New wisdom Miner's lamp >>. LED miner's lamp (LED cap lamp, LED safety lamp) NEW (2006-12) New KL5M is produced under production technical of compliance ...
www.n-wisdom.com/

and

feedback new wisdom,LED safety lamp,mineral lamp,cap lamp,miner's ...
LED lamp,mineral lamp,cap lamp,miners' lamp,coal mines lamps,coal miner lamps,Li-ion ... FAX:86-755-83906115 EMAIL: [email protected] [email protected] ...
www.caplamp.org/feedback.htm 

and

site map,LED safety lamps,mineral lamp,cap lamps,miner's lamps ...
NEW WISDOM Miner's lamp booklet(950k); NEW WISDOM KL5M LED Miner's lamp booklet(380k); NEW WISDOM KL8M Double filaments cap lamp booklet(450k); NEW WISDOM ...
www.minerlamp.org/site_map.htm 

No mention of it in any actual mining or caving contexts though.


----------



## uk_caver (May 11, 2007)

It looks rather like the light that's been on sale for a year or so at:
http://www.ledcavinglamp.co.uk/

It seems to have had favourable reviews from testers/users on UKcaving. I haven't heard any complaints about units failing, but I don't know how many are actually being sold.

Doing a beam comparison with one of my home-made lights in their previous (1W Luxeon) incarnation, the main beam had a similar tight spot beam, (something like 6-8 degrees full angle with a fairly sharp fall-off), and equivalent brightness. However, the links indicate that the 'new' version of the light has a higher-power LED in, though it still looks like it might be running at a single power.

I seem to remember some people reckoning that mounting the battery pack upside down on a belt results in it twisting less - other larger waist-mounted battery packs tend to be heavy, and so don't get moved around as much by the cable as this light seems to. I haven't worn one of these lights, so I couldn't add much there.

Being unable to swap batteries means it's a no-no for expedition or extended (camping?) trips.
I can understand that if the overwhelmingly main market is actual miners, belt mount is better for that situation, but a not-infrequent opinion seemed to be that a head-mounted battery version would do rather better for cavers.
Personally, having helped many people move from waist-mount systems to head-mount, many have commented how much better head-mount is, and I'm not sure any have said they'd prefer to use a waist pack.


----------



## crislight01 (May 11, 2007)

thank you for the info, do you know about any online review of this lamp. is a lamp like this more powerfull than a BD icon or an APEX? their actual kl5m model is 3000-6000Lux (distance in 1m).


----------



## uk_caver (May 11, 2007)

The new (presumably Cree/Seoul or similar?) model might not have been out long enough to get much reviewing done.
If the beamshape is similar to the old model, using a large-ish reflector to give a spot beam, the spot beam will likely be rather tighter than optics-based lights or lights with small reflectors, and will probably have a more defined edge. Spill is just going to be whatever misses the reflector, and so will depend on the natural spread of the naked LED.
It seems like the main LED is run at ~1Watt, and if it's like the old light, the pilot ('accessory light') setting is a few smaller LEDs run at lower power rather than the main beam run at reduced power.

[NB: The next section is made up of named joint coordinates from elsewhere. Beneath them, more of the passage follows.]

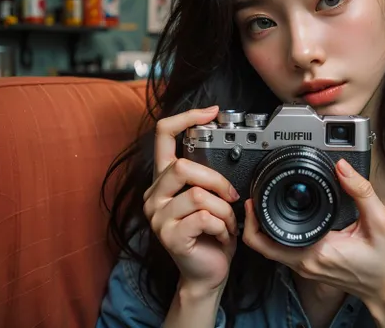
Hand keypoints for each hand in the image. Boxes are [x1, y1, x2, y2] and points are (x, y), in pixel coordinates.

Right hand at [143, 106, 239, 295]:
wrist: (207, 272)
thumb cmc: (210, 233)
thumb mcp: (208, 197)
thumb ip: (206, 174)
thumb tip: (222, 143)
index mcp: (163, 180)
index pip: (163, 135)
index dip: (185, 118)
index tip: (210, 112)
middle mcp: (153, 195)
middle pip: (183, 167)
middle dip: (217, 180)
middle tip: (231, 197)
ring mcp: (157, 217)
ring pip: (198, 195)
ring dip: (224, 210)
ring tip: (228, 222)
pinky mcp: (169, 236)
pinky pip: (204, 218)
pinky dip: (222, 226)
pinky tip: (222, 235)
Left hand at [242, 159, 384, 325]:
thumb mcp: (380, 221)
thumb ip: (361, 192)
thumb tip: (343, 167)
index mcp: (316, 252)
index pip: (266, 242)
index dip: (253, 219)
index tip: (254, 198)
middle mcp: (305, 263)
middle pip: (262, 245)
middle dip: (252, 221)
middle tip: (255, 198)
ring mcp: (305, 267)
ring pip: (271, 249)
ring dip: (263, 228)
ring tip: (265, 203)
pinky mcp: (310, 266)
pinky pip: (283, 251)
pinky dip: (277, 235)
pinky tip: (284, 217)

Only a few people here use Apexes underground, and hardly anyone seems to use any BD lights. If/when the new version of light does make it over here, I guess they'd end up beng compared with the LED caving lights most commonly used in the UK - Petzl Duos and Speleotechnics Novas. Neither of those have a comparable beamshape, apart from maybe a Duo with an aftermarket LED bulb fitted in the spot position. Duos are used almost exclusively with the 14LED array, and Novas have a broad-ish compromise beam, neither really flood or spot.


----------



## crislight01 (May 11, 2007)

yes the main light is a 1 watt led, their new model will be out soon in 2007 they told me it will have twice the lux power of the actual. I bought a BD icon but was very upset by is manufacturing , the kl5m looks like a tough cap lamp.


----------